Politics Economy Country 2025-11-15T13:38:20+00:00

Chilean Communist Jeannette Jara Runs for Presidency

Former Labor Minister and leftist candidate Jeannette Jara won the primaries and is running for President of Chile, representing a coalition of left and center-left parties. Her platform includes social reforms, crime fighting, and economic measures.


Chilean Communist Jeannette Jara Runs for Presidency

Jeannette Jara Román, a member of the Communist Party of Chile (PCCh) and a leftist candidate, seeks to become president of the South American country, backed by her achievements as a minister under President Gabriel Boric and her grassroots support.

On June 29 of last year, Jara won the leftist primaries with 60% of the vote, becoming the representative of this bloc, to which the Christian Democratic Party later joined. As a public administrator and lawyer, she served as Minister of Labor and Social Security in Boric's government, where she succeeded in passing the 40-hour work week law, raising the minimum wage to $534, and carrying out a pension reform that had been stalled in Congress for decades.

This Sunday, November 16, approximately 15.77 million people are eligible to vote in Chile's presidential election to choose among eight candidates. The 51-year-old candidate was born in "El Cortijo," a poor neighborhood in the commune of Conchalí, in the Metropolitan Region of Santiago, where she experienced "inequality firsthand," as she recounts in a book she co-authored with journalist Alejandra Carmona López.

To combat crime, the former minister promised to lift banking secrecy to "follow the money trail," as she commented during the last presidential debate on Monday night. In her book, she also reflects on the rise of the far-right in the world and the country, with a discourse of hate and the malicious use of social networks to discredit people, destroy any public effort, and promote the reduction of the state with "chainsaws."

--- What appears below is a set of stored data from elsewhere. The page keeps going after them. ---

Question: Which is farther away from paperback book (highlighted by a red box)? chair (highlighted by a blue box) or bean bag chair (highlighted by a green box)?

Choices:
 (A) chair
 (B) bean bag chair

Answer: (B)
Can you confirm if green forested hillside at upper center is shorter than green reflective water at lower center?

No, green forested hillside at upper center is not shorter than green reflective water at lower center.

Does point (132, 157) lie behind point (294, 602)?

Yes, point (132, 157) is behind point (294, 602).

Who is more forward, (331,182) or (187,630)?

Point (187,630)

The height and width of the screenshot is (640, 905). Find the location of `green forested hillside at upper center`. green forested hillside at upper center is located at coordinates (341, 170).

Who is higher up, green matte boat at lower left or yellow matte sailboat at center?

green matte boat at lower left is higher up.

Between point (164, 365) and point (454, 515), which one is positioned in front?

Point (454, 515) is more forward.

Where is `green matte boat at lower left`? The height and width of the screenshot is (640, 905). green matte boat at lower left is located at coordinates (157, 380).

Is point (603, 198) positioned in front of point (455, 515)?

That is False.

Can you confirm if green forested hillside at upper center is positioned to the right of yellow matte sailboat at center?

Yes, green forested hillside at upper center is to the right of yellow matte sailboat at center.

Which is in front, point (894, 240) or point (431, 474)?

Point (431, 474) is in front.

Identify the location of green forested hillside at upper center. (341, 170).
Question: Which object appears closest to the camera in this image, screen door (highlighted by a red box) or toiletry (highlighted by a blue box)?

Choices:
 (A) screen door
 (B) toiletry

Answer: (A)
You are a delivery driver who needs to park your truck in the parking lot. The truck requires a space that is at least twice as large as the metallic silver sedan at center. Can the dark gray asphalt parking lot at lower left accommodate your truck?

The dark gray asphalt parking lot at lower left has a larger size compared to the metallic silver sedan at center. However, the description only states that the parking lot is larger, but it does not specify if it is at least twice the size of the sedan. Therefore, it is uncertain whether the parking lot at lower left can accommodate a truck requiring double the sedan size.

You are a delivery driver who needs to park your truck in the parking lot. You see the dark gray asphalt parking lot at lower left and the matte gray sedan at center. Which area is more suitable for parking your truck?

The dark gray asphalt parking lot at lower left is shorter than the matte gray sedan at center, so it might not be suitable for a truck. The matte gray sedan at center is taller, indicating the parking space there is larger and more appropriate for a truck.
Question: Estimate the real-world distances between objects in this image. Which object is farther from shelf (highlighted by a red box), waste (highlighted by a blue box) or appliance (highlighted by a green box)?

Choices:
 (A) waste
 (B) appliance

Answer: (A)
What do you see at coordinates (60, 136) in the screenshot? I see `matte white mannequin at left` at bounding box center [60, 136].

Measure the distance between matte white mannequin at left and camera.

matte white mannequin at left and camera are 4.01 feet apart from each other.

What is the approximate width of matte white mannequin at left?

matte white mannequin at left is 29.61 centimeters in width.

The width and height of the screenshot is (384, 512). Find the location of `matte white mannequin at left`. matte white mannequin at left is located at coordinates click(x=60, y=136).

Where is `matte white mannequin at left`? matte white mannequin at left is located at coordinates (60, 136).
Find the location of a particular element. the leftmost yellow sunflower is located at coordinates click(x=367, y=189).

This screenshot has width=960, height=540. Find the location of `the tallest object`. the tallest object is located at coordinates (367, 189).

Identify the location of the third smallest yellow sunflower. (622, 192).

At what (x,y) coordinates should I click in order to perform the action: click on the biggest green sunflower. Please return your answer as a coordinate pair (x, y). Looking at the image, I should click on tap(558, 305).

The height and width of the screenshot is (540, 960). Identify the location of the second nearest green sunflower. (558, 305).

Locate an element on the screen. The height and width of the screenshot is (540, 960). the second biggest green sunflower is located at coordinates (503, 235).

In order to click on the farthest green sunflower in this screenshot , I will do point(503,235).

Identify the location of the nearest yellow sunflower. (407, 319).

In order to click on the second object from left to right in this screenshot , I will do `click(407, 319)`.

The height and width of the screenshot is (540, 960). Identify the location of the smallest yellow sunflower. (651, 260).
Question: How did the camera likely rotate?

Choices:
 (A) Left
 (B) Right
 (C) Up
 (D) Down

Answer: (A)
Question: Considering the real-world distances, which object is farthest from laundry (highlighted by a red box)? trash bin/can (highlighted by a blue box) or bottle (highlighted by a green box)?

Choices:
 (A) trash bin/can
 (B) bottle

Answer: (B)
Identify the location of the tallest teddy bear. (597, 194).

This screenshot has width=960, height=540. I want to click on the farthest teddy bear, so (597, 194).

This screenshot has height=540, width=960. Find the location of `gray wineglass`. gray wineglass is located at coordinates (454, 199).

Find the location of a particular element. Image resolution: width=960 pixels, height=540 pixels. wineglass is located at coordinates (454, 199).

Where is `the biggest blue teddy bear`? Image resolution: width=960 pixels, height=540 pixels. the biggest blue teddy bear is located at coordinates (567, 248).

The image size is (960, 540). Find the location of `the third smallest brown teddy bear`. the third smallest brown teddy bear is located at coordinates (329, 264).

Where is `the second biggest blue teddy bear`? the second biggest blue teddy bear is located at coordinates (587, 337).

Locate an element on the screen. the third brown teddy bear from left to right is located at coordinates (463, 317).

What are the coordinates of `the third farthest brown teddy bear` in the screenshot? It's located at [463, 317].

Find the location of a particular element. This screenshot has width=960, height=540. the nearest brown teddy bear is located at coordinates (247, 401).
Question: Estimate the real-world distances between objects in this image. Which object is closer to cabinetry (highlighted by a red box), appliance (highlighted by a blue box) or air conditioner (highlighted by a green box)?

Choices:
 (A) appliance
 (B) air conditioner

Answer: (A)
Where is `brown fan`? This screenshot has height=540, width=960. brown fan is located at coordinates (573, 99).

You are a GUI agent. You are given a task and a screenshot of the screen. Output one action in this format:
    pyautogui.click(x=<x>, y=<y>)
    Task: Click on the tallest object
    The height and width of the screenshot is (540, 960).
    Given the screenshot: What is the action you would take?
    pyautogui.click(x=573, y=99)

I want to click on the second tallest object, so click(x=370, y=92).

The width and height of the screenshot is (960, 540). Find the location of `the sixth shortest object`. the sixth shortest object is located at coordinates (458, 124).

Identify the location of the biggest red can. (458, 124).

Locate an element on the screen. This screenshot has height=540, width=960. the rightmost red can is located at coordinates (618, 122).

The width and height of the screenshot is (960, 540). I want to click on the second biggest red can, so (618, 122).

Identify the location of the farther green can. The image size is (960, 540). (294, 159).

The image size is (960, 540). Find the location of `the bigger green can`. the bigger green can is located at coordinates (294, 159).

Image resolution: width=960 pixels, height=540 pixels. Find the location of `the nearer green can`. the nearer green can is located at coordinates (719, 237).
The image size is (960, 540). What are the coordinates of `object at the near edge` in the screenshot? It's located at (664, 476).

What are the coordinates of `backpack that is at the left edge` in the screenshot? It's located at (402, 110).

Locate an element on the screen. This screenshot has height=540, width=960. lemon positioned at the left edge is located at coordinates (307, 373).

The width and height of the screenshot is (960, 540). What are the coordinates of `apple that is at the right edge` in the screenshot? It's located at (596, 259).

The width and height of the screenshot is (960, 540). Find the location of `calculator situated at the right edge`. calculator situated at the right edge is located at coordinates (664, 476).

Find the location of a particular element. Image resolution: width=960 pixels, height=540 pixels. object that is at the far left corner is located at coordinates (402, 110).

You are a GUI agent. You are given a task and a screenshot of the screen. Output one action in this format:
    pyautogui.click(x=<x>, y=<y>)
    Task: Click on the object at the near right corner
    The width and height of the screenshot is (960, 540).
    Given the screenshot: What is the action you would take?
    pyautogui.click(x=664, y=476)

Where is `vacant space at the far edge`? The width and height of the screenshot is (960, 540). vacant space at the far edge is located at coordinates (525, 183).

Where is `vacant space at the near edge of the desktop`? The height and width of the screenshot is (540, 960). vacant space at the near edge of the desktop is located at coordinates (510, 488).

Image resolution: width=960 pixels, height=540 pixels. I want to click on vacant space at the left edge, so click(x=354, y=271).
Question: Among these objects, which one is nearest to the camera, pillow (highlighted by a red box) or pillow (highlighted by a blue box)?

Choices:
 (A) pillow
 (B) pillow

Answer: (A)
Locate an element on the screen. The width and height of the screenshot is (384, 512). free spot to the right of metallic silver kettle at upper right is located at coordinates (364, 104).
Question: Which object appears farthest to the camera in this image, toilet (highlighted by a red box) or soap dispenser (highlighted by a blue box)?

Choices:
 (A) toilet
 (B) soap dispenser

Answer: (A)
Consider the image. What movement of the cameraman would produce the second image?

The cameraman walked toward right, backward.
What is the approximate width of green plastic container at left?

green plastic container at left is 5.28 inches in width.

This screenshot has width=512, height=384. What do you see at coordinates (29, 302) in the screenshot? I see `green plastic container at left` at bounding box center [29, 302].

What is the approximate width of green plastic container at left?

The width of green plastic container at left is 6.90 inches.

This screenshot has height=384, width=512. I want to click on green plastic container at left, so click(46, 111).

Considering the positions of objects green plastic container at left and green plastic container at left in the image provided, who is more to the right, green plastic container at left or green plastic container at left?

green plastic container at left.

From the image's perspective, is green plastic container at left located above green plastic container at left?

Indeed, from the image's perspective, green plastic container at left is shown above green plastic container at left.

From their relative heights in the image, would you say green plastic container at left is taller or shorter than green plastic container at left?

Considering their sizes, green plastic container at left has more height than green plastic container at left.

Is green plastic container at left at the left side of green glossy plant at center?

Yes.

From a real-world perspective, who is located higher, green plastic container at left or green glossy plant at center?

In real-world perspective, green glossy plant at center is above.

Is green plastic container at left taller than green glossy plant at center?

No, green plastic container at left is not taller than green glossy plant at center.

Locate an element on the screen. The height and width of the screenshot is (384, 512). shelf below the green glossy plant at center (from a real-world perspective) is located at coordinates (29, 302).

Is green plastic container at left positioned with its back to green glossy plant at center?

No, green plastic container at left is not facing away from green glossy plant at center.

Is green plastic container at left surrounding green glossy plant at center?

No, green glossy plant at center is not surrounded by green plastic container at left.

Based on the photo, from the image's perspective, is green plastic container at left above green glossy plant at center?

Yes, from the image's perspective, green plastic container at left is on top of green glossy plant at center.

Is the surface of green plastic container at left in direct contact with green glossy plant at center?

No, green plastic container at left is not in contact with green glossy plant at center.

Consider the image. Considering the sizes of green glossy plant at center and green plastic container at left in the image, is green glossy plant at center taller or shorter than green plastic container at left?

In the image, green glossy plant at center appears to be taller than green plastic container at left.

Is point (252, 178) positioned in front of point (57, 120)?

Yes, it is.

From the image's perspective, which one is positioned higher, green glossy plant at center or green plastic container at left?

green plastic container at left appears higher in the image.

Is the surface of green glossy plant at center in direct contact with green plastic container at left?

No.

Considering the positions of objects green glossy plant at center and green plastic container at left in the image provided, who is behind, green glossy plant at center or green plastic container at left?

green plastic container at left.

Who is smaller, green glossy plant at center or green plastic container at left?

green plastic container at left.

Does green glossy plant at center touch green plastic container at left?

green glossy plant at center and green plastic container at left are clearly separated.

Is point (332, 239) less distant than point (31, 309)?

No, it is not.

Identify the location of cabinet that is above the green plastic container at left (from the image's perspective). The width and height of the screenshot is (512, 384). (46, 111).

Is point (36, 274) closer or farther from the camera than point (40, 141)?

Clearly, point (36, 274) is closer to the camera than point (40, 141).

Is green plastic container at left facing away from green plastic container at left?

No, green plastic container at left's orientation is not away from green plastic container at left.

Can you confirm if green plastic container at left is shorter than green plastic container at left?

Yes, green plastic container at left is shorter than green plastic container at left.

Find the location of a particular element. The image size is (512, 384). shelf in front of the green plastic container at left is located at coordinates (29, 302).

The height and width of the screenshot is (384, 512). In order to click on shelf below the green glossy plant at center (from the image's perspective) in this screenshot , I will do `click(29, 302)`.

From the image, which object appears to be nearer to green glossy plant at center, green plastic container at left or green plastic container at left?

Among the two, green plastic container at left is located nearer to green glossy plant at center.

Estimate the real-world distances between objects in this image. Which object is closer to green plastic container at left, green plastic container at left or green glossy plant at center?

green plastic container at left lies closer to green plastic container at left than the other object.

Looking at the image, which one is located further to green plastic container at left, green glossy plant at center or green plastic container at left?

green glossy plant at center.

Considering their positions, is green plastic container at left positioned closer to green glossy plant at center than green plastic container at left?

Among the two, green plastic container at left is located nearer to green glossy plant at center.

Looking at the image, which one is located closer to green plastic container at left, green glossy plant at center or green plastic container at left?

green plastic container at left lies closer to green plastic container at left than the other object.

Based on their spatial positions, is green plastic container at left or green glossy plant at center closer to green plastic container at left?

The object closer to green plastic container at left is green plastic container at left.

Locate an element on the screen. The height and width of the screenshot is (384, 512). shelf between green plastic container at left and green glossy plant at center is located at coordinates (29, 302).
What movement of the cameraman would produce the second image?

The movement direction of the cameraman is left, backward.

On international issues, the candidate expressed interest in Chile joining the BRICS group, although this topic does not appear in her government program. Her government program also considers raising the salary to a vital income of $800; universal childcare; price regulation for essential medicines; and facilitating access to a mortgage loan for young people, with subsidies for the down payment and preferential rates. On economic matters, Jara ruled out a tax reform and explained that she will strengthen the oversight powers of the Internal Revenue Service (SII) to prevent large taxpayers and companies from evading tax payments.